Project Art Works’s recreation of their Hastings studio feels a fair use of their space, with works by group members arrayed around the walls, and racks of paintings creating a viewing room in the middle for film of the group’s activities. Given the very severe daily problems faced by many of the members, everything here is an achievement in itself. Yet the slickness of the group’s presentation sits uncomfortably, to my mind, with the rawness of that lived experience. Watching a beautifully shot film of a group trip to Scotland, I felt unsure whether I was engaging with the artists on an equal and fully empathic level, or watching them from an awkward and slightly voyeuristic distance.
Which leaves Cooking Sections, “spatial practitioners” Daniel Fernandez Pascual and Alon Schwabe, with their audio and film installation, CLIMAVORE, which explores “the environmental impact of salmon-farming in Scotland”, and has already succeeded in getting farmed salmon removed from the menus in all Tate restaurants.
Considering this was the collective whose work was singled out by the press as “not art”, they’re the one that comes closest to fusing their material into a coherent whole.

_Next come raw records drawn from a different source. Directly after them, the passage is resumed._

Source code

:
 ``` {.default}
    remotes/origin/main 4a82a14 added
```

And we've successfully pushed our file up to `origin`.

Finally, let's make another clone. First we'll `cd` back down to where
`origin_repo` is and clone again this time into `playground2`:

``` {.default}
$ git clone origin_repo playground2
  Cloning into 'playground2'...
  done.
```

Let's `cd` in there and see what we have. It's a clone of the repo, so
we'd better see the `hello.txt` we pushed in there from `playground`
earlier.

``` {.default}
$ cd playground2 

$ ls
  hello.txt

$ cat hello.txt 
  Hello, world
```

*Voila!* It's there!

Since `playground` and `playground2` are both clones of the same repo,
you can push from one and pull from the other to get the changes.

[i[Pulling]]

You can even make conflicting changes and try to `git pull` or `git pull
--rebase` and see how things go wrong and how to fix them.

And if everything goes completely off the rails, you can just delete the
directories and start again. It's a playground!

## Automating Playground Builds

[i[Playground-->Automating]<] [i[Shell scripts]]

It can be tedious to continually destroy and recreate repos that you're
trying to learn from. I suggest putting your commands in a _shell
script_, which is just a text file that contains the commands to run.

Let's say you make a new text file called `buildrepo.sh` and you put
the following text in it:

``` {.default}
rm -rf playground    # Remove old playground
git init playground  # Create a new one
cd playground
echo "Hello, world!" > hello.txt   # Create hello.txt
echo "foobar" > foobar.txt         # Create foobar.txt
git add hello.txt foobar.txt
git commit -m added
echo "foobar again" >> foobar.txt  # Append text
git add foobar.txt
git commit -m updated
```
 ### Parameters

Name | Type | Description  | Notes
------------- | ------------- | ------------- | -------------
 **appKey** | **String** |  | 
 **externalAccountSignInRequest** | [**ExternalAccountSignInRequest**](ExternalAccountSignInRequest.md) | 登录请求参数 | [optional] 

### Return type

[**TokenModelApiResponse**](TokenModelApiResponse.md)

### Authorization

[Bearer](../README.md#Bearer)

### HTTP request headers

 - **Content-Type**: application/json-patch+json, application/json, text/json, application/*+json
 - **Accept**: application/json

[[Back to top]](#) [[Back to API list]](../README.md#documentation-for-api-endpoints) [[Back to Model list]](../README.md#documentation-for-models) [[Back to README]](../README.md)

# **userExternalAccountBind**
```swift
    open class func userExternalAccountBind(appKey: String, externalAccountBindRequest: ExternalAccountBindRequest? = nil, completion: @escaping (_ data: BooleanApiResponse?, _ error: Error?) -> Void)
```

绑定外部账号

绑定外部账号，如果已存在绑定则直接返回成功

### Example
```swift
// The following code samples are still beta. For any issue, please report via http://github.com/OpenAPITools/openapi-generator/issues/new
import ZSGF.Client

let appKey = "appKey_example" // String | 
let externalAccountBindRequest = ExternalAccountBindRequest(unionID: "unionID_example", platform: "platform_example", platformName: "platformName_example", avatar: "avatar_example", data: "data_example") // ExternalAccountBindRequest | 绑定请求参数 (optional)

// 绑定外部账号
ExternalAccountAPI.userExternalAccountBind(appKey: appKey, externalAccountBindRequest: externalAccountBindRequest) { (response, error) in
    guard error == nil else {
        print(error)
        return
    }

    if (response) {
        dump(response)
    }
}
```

Far from providing an easily comprehensible argument, CLIMAVORE blurs its complex background information into a barely fathomable stream-of-consciousness that exhales seductively out of speakers. Eight circles, each representing one of the pens in which salmon are farmed, project onto the floor, rotating, decomposing and reconfiguring themselves, with the tiny splashes bringing to mind the movement of bacteria that thrive in these spaces. While it’s difficult to extract even the simplest information from the work, the sensual impact is utterly beguiling. And was I persuaded I should stop eating farmed salmon? Yes, actually, I was.
When you learn that Pascual and Schwabe are members of the Goldsmiths-based multi-disciplinary collective Forensic Architecture, shortlisted for the Turner in 2018, and both teach at the Royal College of Art, this level of technical and formal accomplishment isn’t surprising. Indeed, given the home-made, genuinely grassroots quality of much of the rest of the work it’s amazing they weren’t ruled out at the start for being too… what’s the word... professional. It seems contrary to the spirit of this year’s Turner Prize to back one of the contestants simply because they’ve produced the “best art”. But in the absence of any other reasonable criterion, Cooking Sections seem to me the only credible winners emerging from this curious mishmash of a Turner Prize exhibition.